LLD-9: Escalation and Human Handoff

Escalation Flow

sequenceDiagram
    participant User
    participant Orchestrator
    participant SummaryLLM as LLM (Summary)
    participant Memory as DynamoDB
    participant Connect as Amazon Connect
    participant Agent as Human Agent

    User->>Orchestrator: "I want to talk to a human"
    Orchestrator->>Memory: Load full conversation history
    Memory-->>Orchestrator: All turns + metadata
    Orchestrator->>SummaryLLM: Summarize conversation for agent handoff
    SummaryLLM-->>Orchestrator: Summary text
    Orchestrator->>Connect: POST /escalate {session_id, summary, customer_id, intent_history, sentiment}
    Connect-->>Orchestrator: {queue_id, estimated_wait_seconds}
    Orchestrator-->>User: "Connecting you with a support agent. Estimated wait: ~2 minutes."
    Connect->>Agent: Route to available agent with context payload
    Agent-->>User: "Hi, I see you need help with a damaged manga return.

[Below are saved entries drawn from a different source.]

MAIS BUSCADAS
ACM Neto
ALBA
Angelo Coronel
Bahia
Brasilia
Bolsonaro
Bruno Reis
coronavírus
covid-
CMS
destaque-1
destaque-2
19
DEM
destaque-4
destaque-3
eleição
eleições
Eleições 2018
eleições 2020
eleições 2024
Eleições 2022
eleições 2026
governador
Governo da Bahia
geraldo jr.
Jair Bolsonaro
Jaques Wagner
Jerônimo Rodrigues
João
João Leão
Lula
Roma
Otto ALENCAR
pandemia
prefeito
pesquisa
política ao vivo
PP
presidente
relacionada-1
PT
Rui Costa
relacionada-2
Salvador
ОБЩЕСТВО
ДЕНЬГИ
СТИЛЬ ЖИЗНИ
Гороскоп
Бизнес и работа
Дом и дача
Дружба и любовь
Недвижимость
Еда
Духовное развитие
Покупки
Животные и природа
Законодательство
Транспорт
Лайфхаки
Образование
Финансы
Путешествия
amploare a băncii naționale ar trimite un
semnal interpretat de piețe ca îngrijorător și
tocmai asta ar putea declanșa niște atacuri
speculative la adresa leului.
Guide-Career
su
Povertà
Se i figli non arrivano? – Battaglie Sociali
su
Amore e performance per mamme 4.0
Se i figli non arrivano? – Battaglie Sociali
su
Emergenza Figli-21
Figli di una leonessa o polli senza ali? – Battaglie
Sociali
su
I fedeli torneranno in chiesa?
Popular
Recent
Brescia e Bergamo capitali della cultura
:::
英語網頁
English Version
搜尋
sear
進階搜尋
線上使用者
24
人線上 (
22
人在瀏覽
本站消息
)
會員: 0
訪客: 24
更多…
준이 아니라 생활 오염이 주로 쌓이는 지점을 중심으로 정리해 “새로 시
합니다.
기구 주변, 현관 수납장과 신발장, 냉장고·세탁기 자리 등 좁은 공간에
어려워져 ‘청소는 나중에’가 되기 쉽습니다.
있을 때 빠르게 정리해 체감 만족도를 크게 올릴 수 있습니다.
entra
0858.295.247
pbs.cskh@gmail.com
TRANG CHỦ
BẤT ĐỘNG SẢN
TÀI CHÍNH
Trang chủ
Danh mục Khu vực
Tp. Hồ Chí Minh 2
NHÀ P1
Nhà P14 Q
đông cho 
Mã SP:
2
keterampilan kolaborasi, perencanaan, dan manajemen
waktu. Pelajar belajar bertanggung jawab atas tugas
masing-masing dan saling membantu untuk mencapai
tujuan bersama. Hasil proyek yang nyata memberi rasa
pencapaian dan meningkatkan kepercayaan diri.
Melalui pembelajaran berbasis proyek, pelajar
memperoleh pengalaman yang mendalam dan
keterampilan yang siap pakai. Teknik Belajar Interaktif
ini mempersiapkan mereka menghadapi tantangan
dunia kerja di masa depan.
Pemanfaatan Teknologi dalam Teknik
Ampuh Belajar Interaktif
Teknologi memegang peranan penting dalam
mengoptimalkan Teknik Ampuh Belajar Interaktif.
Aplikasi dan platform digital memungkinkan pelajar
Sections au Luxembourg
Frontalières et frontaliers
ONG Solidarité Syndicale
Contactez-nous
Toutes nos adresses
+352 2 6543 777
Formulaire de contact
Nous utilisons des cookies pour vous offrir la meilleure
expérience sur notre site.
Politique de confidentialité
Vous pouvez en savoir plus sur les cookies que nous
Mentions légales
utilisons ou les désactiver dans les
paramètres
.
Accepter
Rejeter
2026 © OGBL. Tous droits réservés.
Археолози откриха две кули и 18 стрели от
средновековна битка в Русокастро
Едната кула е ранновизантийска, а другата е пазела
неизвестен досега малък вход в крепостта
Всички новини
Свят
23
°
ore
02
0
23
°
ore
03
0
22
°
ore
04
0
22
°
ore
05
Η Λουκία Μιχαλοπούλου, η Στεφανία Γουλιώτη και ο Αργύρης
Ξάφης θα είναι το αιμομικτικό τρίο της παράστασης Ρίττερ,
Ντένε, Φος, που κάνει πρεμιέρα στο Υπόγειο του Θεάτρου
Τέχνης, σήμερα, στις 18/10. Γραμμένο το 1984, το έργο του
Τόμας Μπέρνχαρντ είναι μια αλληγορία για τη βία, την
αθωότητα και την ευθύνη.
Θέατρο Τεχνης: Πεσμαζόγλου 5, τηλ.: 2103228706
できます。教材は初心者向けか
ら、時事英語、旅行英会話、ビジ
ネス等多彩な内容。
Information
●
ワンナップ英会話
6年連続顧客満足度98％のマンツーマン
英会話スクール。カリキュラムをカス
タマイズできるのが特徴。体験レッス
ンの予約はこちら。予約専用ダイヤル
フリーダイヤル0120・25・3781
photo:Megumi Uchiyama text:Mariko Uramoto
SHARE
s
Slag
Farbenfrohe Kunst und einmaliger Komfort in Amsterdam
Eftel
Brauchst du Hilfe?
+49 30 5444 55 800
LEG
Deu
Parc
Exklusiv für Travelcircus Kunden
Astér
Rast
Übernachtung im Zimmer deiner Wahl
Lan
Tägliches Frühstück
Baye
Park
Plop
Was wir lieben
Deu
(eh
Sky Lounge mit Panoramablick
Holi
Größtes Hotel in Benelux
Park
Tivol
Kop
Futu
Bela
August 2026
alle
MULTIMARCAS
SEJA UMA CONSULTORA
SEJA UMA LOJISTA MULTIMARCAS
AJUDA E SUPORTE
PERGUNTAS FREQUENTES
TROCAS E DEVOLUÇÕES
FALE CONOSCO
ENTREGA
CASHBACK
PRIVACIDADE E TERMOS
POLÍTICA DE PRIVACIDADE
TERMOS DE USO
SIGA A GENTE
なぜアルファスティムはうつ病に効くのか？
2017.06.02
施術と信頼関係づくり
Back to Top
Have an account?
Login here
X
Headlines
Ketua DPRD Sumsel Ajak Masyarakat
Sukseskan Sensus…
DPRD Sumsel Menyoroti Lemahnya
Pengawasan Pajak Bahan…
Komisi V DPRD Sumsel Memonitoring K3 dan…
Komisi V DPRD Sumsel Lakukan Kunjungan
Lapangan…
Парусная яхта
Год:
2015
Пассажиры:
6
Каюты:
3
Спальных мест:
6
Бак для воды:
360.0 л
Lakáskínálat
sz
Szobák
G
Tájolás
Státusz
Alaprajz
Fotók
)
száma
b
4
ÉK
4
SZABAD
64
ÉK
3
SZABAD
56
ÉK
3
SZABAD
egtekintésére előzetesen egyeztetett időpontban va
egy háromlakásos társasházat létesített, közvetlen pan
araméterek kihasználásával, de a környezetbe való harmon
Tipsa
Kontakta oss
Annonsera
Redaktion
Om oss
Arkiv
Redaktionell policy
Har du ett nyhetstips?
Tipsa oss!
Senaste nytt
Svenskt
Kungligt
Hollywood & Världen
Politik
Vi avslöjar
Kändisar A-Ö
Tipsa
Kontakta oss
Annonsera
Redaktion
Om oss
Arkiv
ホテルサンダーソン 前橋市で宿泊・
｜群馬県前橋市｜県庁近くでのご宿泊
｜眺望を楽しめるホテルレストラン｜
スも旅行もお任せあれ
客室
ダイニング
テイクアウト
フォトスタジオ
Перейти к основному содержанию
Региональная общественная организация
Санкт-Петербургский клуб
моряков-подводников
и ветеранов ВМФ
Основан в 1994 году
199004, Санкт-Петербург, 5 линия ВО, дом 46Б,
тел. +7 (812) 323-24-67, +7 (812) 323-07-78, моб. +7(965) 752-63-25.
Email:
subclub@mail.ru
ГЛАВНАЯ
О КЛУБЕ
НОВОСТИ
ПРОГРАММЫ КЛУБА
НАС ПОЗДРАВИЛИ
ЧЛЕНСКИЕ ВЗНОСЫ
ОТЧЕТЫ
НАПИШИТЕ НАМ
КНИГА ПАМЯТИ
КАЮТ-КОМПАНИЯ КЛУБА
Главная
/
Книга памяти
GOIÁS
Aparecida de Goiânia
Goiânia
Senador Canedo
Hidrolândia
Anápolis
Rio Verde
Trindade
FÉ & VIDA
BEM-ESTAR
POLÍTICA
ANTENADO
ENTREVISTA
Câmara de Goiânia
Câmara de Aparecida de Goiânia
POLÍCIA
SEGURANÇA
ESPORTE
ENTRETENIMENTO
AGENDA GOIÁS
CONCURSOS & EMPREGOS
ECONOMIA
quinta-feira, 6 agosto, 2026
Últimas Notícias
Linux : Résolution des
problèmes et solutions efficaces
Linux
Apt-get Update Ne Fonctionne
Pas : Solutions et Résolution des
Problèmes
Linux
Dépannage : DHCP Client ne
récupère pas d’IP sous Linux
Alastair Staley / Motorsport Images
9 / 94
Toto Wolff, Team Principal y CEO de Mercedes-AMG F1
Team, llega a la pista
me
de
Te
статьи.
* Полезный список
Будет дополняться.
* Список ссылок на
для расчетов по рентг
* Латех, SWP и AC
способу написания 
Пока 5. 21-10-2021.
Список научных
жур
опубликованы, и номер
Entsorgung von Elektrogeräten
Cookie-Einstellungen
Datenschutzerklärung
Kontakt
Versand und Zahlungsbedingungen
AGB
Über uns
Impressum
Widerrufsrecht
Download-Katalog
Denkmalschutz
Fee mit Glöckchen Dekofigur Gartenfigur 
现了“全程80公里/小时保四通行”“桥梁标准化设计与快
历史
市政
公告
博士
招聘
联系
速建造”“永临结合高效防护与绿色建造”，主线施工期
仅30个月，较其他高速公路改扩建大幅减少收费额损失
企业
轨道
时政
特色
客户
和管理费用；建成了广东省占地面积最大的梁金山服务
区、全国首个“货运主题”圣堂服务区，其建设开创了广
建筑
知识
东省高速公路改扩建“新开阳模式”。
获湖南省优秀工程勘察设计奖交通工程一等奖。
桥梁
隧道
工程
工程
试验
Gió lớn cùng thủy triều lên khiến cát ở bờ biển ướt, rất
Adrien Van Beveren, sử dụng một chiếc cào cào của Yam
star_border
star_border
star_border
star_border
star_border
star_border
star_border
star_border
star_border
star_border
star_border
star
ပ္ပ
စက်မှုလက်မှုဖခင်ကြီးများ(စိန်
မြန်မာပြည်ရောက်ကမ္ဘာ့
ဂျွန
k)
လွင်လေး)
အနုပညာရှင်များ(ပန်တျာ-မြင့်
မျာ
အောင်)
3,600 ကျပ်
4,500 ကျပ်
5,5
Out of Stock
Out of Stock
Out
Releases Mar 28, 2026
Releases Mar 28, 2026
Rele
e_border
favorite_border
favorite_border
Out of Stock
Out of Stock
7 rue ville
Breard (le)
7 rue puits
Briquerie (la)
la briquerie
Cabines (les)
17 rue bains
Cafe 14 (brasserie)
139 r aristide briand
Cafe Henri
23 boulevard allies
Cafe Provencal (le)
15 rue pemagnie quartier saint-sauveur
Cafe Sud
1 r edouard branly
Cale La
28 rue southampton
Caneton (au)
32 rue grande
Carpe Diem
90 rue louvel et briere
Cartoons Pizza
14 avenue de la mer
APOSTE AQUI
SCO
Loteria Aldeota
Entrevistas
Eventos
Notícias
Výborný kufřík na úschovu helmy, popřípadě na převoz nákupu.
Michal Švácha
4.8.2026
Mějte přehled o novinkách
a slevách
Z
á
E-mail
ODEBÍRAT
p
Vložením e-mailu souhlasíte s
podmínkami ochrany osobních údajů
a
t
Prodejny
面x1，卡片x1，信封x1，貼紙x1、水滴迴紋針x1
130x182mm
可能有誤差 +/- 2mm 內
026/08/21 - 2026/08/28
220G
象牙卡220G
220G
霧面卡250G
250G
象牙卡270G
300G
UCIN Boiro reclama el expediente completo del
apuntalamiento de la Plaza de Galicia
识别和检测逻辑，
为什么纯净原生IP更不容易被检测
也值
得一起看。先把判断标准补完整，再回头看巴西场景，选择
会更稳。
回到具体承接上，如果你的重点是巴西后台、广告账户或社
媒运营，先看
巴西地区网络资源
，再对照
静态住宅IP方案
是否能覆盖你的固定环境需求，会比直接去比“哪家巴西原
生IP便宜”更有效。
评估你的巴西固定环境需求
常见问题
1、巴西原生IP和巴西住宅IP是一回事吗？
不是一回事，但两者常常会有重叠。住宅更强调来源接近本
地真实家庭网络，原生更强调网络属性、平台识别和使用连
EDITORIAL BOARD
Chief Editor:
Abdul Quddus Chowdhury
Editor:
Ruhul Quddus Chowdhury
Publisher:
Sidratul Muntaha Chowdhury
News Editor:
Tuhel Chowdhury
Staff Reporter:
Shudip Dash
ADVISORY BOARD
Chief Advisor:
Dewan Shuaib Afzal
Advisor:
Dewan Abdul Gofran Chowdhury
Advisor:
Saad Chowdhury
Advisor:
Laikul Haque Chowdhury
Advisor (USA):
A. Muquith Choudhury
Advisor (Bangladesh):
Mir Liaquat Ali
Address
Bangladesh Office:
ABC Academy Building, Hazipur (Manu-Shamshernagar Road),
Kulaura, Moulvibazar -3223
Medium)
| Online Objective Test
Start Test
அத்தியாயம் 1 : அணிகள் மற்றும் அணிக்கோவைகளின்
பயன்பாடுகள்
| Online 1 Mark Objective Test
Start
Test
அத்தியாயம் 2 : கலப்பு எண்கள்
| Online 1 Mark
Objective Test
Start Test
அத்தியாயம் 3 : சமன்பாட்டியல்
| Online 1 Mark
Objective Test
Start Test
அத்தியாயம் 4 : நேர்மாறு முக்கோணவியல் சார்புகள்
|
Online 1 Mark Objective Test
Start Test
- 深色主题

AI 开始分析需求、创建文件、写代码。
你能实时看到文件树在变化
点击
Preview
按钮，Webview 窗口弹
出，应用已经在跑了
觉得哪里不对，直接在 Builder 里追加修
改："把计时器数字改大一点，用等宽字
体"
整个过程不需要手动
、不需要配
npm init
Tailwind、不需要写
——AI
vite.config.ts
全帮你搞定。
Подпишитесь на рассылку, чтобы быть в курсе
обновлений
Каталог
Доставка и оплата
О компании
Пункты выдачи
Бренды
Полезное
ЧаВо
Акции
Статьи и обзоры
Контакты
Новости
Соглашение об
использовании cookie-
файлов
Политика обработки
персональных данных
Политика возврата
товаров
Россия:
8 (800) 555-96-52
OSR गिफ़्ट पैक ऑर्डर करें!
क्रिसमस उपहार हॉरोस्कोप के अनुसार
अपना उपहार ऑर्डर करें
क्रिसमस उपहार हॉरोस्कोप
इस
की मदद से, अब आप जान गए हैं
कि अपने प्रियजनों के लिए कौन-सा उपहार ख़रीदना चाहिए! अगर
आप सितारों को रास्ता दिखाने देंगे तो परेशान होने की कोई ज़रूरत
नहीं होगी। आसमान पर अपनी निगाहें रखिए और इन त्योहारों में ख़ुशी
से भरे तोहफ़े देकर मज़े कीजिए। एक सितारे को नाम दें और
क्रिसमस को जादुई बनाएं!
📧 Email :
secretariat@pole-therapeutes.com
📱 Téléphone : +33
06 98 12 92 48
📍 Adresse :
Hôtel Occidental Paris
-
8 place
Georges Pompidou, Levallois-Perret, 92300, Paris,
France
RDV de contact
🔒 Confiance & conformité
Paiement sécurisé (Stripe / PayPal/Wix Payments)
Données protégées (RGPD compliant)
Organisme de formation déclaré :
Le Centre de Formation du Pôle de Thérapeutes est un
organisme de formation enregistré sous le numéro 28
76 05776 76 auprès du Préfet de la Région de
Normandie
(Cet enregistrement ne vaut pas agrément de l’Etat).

Let me help."

Escalation Payload to Amazon Connect

{
  "session_id": "sess_abc123",
  "customer_id": "C123",
  "is_prime": true,
  "reason": "user_requested",
  "conversation_summary": "Customer wants to return Naruto Vol 5 (ASIN B09XYZ) from order #112-3456789 due to water damage. Bot confirmed the return window is still open.",
  "intent_history": ["product_question", "return_request", "escalation"],
  "sentiment": "frustrated",
  "turn_count": 6,
  "unresolved_issue": "Return label generation failed"
}

LLD-10: Caching Strategy

Cache Architecture

graph TD
    subgraph "Orchestrator"
        A[Request Handler]
    end

    subgraph "ElastiCache Redis Cluster"
        B[Product Cache<br>TTL: 5 min]
        C[Recommendation Cache<br>TTL: 15 min]
        D[Promotion Cache<br>TTL: 15 min]
        E[Review Cache<br>TTL: 1 hour]
    end

    subgraph "Origin Services"
        F[Product Catalog]
        G[Recommendation Engine]
        H[Promotions Service]
        I[Reviews Service]
    end

    A -->|cache-aside read| B
    B -->|miss| F
    F -->|populate cache| B

    A -->|cache-aside read| C
    C -->|miss| G
    G -->|populate cache| C

    A -->|cache-aside read| D
    D -->|miss| H
    H -->|populate cache| D

    A -->|cache-aside read| E
    E -->|miss| I
    I -->|populate cache| E

Cache Rules

Data Cache Key Pattern TTL Invalidation
Product details product:{asin} 5 min Catalog change event via SNS
Recommendations reco:{user_id}:{seed_asin} 15 min New session or explicit refresh
Promotions promo:{store_section} 15 min Promotion change event via SNS
Reviews / ratings review:{asin} 1 hour Scheduled refresh
Prices Never cached N/A Always fetched live

Why cache-aside? The Orchestrator checks the cache first and only calls the origin service on a miss. This pattern is simple, avoids stale-read complexity, and keeps the cache layer optional — if ElastiCache is down, requests fall through to origin services with higher latency but correct data.